Turn everything from the first line of the records down to the line containing "picture [1326, 569, 1611, 694]" into a JSON list of strings, one string per line, leaving out blank lines.

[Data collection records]
---

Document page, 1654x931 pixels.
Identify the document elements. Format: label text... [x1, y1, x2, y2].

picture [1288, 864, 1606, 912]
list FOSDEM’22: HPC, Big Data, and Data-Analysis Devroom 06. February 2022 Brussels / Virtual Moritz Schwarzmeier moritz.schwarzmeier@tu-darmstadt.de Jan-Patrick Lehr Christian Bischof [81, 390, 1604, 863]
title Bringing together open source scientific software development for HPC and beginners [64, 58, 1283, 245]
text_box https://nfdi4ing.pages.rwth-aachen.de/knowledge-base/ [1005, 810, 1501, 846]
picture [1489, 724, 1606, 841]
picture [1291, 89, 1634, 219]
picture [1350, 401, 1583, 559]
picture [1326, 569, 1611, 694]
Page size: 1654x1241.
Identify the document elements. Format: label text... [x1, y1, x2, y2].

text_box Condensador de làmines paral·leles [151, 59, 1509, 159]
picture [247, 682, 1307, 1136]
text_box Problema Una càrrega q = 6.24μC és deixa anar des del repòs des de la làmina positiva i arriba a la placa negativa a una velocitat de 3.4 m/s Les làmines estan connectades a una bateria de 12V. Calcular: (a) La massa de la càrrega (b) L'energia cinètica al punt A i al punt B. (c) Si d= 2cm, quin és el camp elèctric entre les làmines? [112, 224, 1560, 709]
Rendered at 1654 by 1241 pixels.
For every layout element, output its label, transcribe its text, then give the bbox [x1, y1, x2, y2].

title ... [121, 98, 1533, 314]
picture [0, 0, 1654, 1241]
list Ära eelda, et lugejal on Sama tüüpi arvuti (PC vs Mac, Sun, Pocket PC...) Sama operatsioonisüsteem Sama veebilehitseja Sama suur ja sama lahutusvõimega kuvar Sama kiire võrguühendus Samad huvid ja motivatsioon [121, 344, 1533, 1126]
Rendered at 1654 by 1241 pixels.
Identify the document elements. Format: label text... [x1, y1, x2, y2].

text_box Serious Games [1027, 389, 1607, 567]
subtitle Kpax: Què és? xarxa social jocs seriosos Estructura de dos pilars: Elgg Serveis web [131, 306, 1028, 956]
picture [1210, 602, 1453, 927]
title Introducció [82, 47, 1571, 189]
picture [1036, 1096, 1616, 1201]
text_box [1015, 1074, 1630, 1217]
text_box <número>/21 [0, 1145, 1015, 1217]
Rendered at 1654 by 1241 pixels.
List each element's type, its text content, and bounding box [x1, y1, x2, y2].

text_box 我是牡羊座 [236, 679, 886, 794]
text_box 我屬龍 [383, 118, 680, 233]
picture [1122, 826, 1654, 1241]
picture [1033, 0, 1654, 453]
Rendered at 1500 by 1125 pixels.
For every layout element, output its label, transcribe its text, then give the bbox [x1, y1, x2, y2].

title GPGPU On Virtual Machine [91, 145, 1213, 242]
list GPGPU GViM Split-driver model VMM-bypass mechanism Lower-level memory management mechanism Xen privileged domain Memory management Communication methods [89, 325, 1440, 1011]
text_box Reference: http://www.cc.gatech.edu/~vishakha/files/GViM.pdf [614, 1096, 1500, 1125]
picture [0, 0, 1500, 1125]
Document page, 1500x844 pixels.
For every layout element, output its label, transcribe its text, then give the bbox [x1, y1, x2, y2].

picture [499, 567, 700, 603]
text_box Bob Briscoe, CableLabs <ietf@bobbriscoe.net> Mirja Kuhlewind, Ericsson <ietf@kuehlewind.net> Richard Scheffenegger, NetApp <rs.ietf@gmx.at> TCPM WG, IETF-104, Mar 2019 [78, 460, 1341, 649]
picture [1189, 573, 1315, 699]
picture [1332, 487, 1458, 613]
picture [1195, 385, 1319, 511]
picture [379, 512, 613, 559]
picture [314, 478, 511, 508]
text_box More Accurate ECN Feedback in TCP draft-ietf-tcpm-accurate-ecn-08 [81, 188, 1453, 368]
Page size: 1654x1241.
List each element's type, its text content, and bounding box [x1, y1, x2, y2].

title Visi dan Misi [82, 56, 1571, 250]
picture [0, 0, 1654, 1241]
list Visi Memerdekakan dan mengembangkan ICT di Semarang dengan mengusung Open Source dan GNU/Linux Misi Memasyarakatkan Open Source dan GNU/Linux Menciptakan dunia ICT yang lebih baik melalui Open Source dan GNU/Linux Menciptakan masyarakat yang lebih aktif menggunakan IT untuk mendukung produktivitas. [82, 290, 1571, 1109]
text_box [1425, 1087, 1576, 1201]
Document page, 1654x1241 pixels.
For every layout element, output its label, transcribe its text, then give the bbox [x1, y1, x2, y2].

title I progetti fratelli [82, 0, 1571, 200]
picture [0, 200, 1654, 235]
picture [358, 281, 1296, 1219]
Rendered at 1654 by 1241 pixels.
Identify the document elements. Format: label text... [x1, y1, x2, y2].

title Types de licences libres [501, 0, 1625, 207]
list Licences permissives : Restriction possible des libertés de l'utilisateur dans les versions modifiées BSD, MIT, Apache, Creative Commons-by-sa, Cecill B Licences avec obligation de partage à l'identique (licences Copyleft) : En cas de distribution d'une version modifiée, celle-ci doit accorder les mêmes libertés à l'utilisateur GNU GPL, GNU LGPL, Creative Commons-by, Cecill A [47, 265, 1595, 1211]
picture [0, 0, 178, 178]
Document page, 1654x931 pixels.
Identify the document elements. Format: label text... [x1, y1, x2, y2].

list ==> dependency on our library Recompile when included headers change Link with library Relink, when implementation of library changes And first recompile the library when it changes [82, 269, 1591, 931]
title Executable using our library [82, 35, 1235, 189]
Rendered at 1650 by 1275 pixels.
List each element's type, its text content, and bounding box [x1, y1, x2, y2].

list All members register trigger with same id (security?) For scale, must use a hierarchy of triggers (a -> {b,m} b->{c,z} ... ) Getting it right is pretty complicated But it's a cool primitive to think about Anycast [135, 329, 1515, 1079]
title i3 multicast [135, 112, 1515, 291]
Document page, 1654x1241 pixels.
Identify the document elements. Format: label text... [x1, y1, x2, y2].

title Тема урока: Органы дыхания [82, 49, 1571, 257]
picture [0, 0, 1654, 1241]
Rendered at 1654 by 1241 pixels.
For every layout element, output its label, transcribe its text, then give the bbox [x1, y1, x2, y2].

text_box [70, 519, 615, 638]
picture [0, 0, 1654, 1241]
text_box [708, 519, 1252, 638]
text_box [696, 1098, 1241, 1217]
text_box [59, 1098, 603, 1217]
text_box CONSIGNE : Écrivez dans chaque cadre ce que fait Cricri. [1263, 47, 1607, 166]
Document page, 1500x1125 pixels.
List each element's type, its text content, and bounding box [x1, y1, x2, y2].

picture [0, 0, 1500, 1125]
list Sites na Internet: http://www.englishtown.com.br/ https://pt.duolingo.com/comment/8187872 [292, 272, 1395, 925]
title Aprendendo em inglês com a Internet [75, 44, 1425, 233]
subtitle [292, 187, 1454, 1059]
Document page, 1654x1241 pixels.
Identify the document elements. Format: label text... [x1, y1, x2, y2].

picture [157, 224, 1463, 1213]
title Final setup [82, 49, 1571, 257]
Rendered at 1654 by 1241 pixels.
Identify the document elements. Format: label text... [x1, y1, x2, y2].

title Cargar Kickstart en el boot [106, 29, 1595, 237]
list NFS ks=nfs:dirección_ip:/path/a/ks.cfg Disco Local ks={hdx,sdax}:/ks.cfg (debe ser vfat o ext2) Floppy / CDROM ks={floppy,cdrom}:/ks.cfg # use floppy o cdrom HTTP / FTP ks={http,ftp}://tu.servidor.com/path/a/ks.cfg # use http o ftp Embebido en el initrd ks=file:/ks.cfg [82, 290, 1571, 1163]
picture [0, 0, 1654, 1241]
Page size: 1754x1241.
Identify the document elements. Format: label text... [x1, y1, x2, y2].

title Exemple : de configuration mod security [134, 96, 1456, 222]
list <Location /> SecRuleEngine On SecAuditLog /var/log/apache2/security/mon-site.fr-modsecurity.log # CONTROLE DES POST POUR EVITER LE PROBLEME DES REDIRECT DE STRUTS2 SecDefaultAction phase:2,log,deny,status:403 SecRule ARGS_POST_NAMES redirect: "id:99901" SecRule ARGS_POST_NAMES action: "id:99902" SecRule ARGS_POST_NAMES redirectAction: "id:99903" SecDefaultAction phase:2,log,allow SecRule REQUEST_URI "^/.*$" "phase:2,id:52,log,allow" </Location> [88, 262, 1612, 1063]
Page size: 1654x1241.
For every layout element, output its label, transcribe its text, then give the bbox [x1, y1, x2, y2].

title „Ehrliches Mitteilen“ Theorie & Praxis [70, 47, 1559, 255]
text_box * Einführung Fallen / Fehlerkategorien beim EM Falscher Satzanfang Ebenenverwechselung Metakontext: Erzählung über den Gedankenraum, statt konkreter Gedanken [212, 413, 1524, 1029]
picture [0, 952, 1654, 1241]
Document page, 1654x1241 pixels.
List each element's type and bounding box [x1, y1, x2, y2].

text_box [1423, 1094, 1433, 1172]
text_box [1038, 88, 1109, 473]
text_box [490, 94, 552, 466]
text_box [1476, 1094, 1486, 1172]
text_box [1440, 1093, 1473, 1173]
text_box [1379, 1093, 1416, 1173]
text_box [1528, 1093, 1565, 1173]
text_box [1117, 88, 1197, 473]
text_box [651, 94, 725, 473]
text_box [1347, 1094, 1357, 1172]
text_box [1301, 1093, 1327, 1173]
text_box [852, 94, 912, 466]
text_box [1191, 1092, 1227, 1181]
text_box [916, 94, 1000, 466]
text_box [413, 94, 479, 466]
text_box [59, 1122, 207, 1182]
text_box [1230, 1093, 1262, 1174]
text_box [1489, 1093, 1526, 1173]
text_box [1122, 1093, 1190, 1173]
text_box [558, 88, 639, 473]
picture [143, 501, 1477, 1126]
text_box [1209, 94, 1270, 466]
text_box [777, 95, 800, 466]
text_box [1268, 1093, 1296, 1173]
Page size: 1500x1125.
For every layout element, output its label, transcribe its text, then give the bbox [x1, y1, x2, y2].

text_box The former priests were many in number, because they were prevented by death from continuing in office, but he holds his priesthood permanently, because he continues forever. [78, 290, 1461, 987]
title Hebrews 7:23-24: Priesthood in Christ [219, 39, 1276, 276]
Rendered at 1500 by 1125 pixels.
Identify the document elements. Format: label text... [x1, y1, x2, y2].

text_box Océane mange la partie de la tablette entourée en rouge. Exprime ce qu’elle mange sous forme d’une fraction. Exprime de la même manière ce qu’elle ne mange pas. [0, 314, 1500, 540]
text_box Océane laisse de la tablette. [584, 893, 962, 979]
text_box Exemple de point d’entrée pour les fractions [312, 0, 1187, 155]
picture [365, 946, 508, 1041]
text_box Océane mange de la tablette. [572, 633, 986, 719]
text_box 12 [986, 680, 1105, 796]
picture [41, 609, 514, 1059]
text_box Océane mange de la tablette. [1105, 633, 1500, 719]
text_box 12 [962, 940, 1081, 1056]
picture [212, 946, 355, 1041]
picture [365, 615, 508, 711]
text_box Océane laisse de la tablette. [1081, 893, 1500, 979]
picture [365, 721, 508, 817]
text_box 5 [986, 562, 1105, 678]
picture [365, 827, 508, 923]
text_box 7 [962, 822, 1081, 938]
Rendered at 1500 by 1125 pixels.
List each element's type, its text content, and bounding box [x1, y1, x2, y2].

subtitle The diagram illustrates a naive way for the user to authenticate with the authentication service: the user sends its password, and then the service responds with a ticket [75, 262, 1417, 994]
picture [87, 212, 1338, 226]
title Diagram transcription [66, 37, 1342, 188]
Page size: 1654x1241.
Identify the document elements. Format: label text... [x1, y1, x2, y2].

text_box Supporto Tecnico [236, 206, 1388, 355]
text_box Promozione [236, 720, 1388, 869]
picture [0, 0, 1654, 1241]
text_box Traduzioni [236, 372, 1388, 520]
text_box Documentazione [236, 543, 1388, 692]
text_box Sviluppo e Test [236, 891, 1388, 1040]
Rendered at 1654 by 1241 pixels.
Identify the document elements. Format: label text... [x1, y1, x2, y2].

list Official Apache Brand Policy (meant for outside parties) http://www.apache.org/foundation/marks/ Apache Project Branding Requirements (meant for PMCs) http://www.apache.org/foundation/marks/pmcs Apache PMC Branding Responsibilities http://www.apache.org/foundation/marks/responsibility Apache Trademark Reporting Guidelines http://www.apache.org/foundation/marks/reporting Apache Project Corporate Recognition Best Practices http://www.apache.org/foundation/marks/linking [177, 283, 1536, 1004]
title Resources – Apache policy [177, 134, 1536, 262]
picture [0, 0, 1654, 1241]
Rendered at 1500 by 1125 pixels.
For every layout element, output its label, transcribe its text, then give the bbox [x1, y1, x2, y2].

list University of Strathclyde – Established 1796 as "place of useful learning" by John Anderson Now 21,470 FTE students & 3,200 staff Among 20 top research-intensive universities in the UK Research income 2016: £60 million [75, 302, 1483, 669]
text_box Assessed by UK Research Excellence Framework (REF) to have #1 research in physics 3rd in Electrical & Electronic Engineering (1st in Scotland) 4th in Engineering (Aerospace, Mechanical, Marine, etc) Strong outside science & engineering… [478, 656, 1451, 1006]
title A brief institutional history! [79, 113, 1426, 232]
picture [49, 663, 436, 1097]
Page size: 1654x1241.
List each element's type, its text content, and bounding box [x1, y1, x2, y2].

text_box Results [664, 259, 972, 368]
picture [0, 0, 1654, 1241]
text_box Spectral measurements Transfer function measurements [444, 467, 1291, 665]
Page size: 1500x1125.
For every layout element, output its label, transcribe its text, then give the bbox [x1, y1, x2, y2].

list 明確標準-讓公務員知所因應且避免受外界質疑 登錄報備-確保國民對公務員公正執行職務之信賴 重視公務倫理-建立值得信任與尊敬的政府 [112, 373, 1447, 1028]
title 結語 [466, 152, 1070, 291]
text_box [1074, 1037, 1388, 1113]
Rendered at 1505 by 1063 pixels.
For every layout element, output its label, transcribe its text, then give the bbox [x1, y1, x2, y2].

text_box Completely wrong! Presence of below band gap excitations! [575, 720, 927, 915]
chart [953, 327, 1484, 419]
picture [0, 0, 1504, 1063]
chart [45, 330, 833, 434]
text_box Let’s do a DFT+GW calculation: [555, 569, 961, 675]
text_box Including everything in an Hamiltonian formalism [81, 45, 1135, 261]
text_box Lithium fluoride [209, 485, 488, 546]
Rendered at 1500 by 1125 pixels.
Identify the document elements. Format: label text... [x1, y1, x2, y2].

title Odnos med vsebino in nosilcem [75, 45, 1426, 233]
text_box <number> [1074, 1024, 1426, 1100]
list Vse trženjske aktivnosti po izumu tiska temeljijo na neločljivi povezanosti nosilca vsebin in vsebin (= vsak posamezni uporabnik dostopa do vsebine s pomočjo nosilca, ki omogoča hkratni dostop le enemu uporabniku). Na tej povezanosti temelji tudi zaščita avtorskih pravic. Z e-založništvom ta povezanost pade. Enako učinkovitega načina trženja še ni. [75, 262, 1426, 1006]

---

* _Solution to this problem_
[
  "Document page, 1654x931 pixels.",
  "Identify the document elements. Format: label text... [x1, y1, x2, y2].",
  "picture [1288, 864, 1606, 912]",
  "list FOSDEM’22: HPC, Big Data, and Data-Analysis Devroom 06. February 2022 Brussels / Virtual Moritz Schwarzmeier moritz.schwarzmeier@tu-darmstadt.de Jan-Patrick Lehr Christian Bischof [81, 390, 1604, 863]",
  "title Bringing together open source scientific software development for HPC and beginners [64, 58, 1283, 245]",
  "text_box https://nfdi4ing.pages.rwth-aachen.de/knowledge-base/ [1005, 810, 1501, 846]",
  "picture [1489, 724, 1606, 841]",
  "picture [1291, 89, 1634, 219]",
  "picture [1350, 401, 1583, 559]",
  "picture [1326, 569, 1611, 694]"
]